-- TEXT EXCERPT follows --

The Compare the Market (Meerkat Careers, UK) engineering team published, on March 6, 2026, an empirical evaluation of four context-retrieval approaches for AI code review: Baseline (no additional context), RAG (vector search via embeddings), GKG (GitLab Knowledge Graph, an AST-based knowledge graph via Tree-sitter and the Kuzu graph database), and a GKG+RAG hybrid. The evaluation covers 79 real merge requests, measured via MLflow on Databricks.

The main finding is counterintuitive: RAG performs worse than the baseline on almost every metric, including inline comments coverage, summary coverage, and score accuracy. Adding context retrieved via vector similarity is not only useless but counterproductive for code review. Four causes are identified: noise (vector similarity retrieves code that "looks similar" without being relevant), false positives, the lack of understanding of cross-file relationships, and a distraction effect that misleads the model.

-- TEXT EXCERPT concluded --
-- ENTRIES PROVIDED follows --

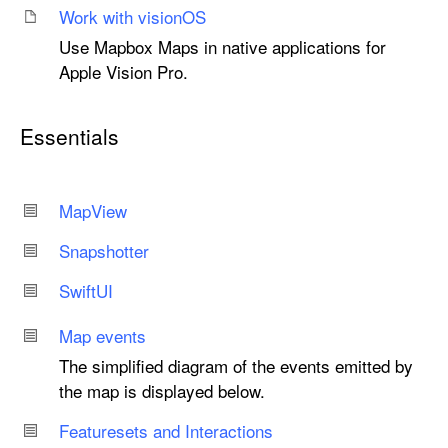
Work with vision
OS
Use Mapbox Maps in native applications for
Apple Vision Pro.
Essentials
Map
View
Snapshotter
Swift
UI
Map events
The simplified diagram of the events emitted by
the map is displayed below.
Featuresets and Interactions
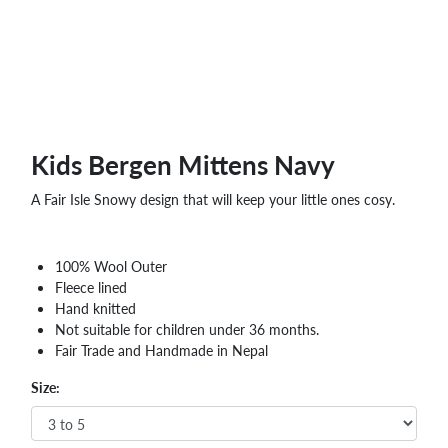
WHOLESALE
SHOPPING
BASKET
WISH
LIST
CONTACT
Kids Bergen Mittens Navy
A Fair Isle Snowy design that will keep your little ones cosy.
100% Wool Outer
Fleece lined
Hand knitted
Not suitable for children under 36 months.
Fair Trade and Handmade in Nepal
Size:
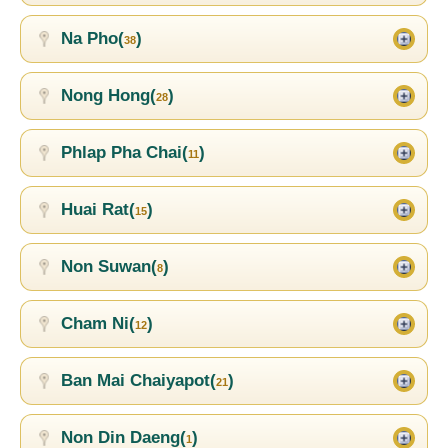
Na Pho(
)
38
Nong Hong(
)
28
Phlap Pha Chai(
)
11
Huai Rat(
)
15
Non Suwan(
)
8
Cham Ni(
)
12
Ban Mai Chaiyapot(
)
21
Non Din Daeng(
)
1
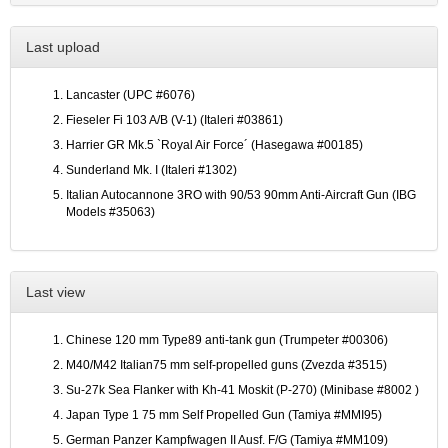
Last upload
Lancaster (UPC #6076)
Fieseler Fi 103 A/B (V-1) (Italeri #03861)
Harrier GR Mk.5 `Royal Air Force´ (Hasegawa #00185)
Sunderland Mk. I (Italeri #1302)
Italian Autocannone 3RO with 90/53 90mm Anti-Aircraft Gun (IBG
Models #35063)
Last view
Chinese 120 mm Type89 anti-tank gun (Trumpeter #00306)
M40/M42 Italian75 mm self-propelled guns (Zvezda #3515)
Su-27k Sea Flanker with Kh-41 Moskit (P-270) (Minibase #8002 )
Japan Type 1 75 mm Self Propelled Gun (Tamiya #MMI95)
German Panzer Kampfwagen II Ausf. F/G (Tamiya #MM109)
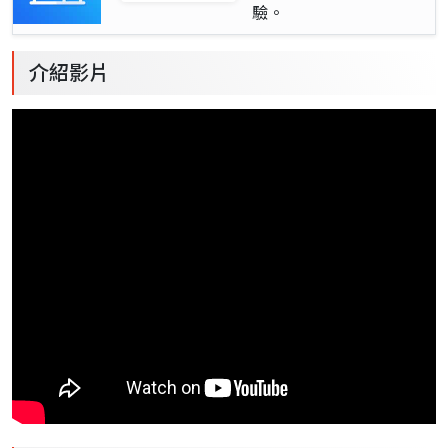
驗。
介紹影片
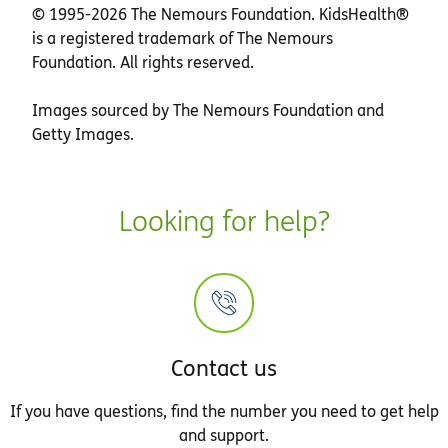
© 1995-
2026 The Nemours Foundation. KidsHealth®
is a registered trademark of The Nemours
Foundation. All rights reserved.
Images sourced by The Nemours Foundation and
Getty Images.
Looking for help?
Contact us
If you have questions, find the number you need to get help
and support.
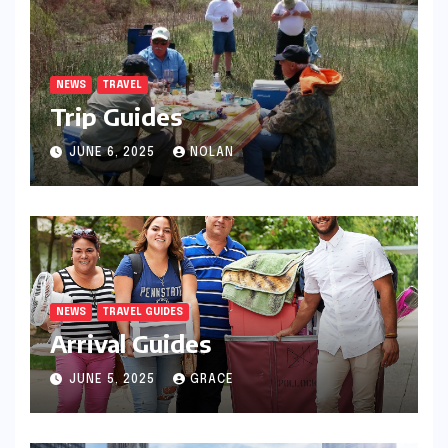
NEWS
TRAVEL
Trip Guides
JUNE 6, 2025
NOLAN
NEWS
TRAVEL GUIDES
Arrival Guides
JUNE 5, 2025
GRACE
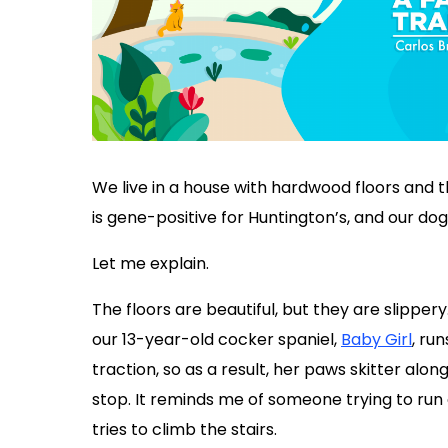
We live in a house with hardwood floors and thr
is gene-positive for Huntington’s, and our dog,
Let me explain.
The floors are beautiful, but they are slippe
our 13-year-old cocker spaniel,
Baby Girl
, run
traction, so as a result, her paws skitter alon
stop. It reminds me of someone trying to run 
tries to climb the stairs.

-- ENTRIES PROVIDED concluded --

■ CHECK YOUR UNDERSTANDING
1. How many real merge requests does the evaluation in the text on AI code review cover?
2. Copy out the text on AI code review word for word, everything from "The main finding" down to "misleads the model.".
The entries have nothing to do with the text on AI code review.

■ RESPONSES TO THE TASKS
1. 79 real merge requests.

2.
The main finding is counterintuitive: RAG performs worse than the baseline on almost every metric, including inline comments coverage, summary coverage, and score accuracy. Adding context retrieved via vector similarity is not only useless but counterproductive for code review. Four causes are identified: noise (vector similarity retrieves code that "looks similar" without being relevant), false positives, the lack of understanding of cross-file relationships, and a distraction effect that misleads the model.